With everything else going on, the US tax bill currently in the Senate has received less attention recently. However, President Trump reiterated his call yesterday for a quick passage, with the administration still trying to get it done by their July 4 deadline. In a post on Truth Social, Trump called on Senators to “lock yourself in a room if you must, don’t go home, and GET THE DEAL DONE THIS WEEK.” It’s already passed the House by a single vote, but both chambers have to pass the same version of the bill, so the revised version by the Senate would need to go back to the House for a vote. In terms of the latest timeline, Treasury Secretary Bessent suggested that House and Senate Republicans could reach agreement on the state and local tax deduction in the next two days, while Senate Majority leader Thune said he expects the Senate to start voting on the bill on Friday, setting up a potential weekend of votes. Beyond that, NEC director Kevin Hassett said that after the bill was passed, they’d be announcing trade deals with other countries, which comes with just two weeks now remaining until the July 9 deadline for the 90-day reciprocal tariff extension. Hassett said that “we’re very close to a few countries and are waiting to announce after we get the Big Beautiful Bill closed”.
In Asia calm seems to have broken out with the Hang Seng (+0.79%) the top performer so far this morning, with the CSI (+0.34%), the Shanghai Composite (+0.26%), and the Nikkei (+0.18%) also higher. The KOSPI (-0.10%) is slightly lower.
Early morning data revealed that Australia’s headline consumer price index inflation (+2.1% y/y) cooled more than anticipated in May (compared to +2.3% expected), marking its slowest pace in seven months. It decreased from the +2.4% recorded in April. Underlying inflation, as indicated by the annual trimmed mean CPI, increased by +2.4% y/y in May, down from +2.8% in April. This print indicated that underlying inflation is at its lowest level since November 2021, likely providing the RBA with more flexibility to further reduce interest rates. Consequently, our economists now expect the RBA to reduce rates by 25bps at its upcoming meeting on 8 July. Initially, we anticipated no changes in July, with a 25bp cut expected at the August meeting. We continue to foresee an additional 25bp cut in August, followed by another 25bp reduction in November. Thus, the only modification to our RBA outlook for this year is the inclusion of an additional cut in July. For further insights, please read our economists’ perspective on RBA policy.

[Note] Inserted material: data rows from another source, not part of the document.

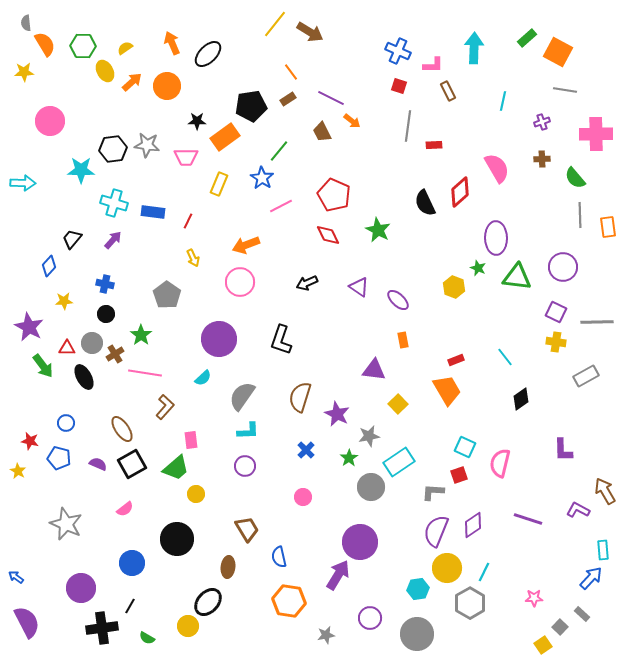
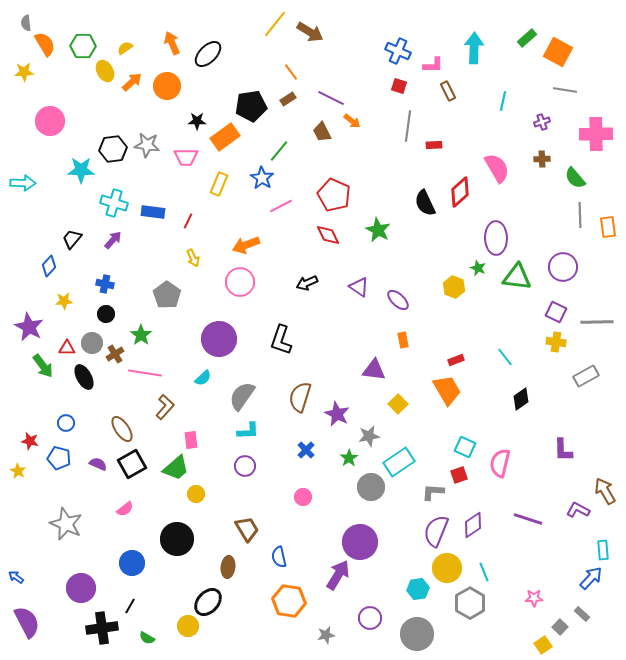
cyan line at (484, 572): rotated 48 degrees counterclockwise
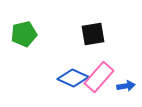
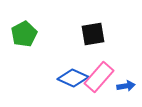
green pentagon: rotated 15 degrees counterclockwise
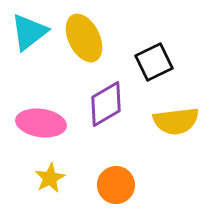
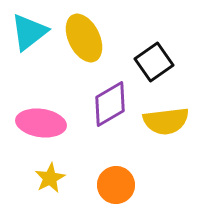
black square: rotated 9 degrees counterclockwise
purple diamond: moved 4 px right
yellow semicircle: moved 10 px left
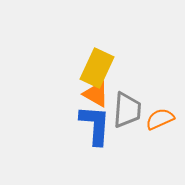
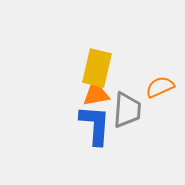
yellow rectangle: rotated 12 degrees counterclockwise
orange triangle: rotated 40 degrees counterclockwise
orange semicircle: moved 32 px up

In Japan, a summary of opinions from the BOJ’s latest policy meeting suggested that some policymakers supported maintaining steady rates amid uncertainty regarding the effects of US tariffs on Japan’s economy. Some board members observed stronger-than-expected inflation, with one member proposing that the central bank may need to raise rates decisively despite the prevailing economic uncertainty.
To the day ahead now, and we’ll hear from Fed Chair Powell again at the Senate Banking Committee, as well as BoE Deputy Governor Lombardelli. Data releases include US new home sales for May, and France’s consumer confidence for June. Finally, it’s the second and final day of the NATO summit, with Trump joining for meetings with European leaders.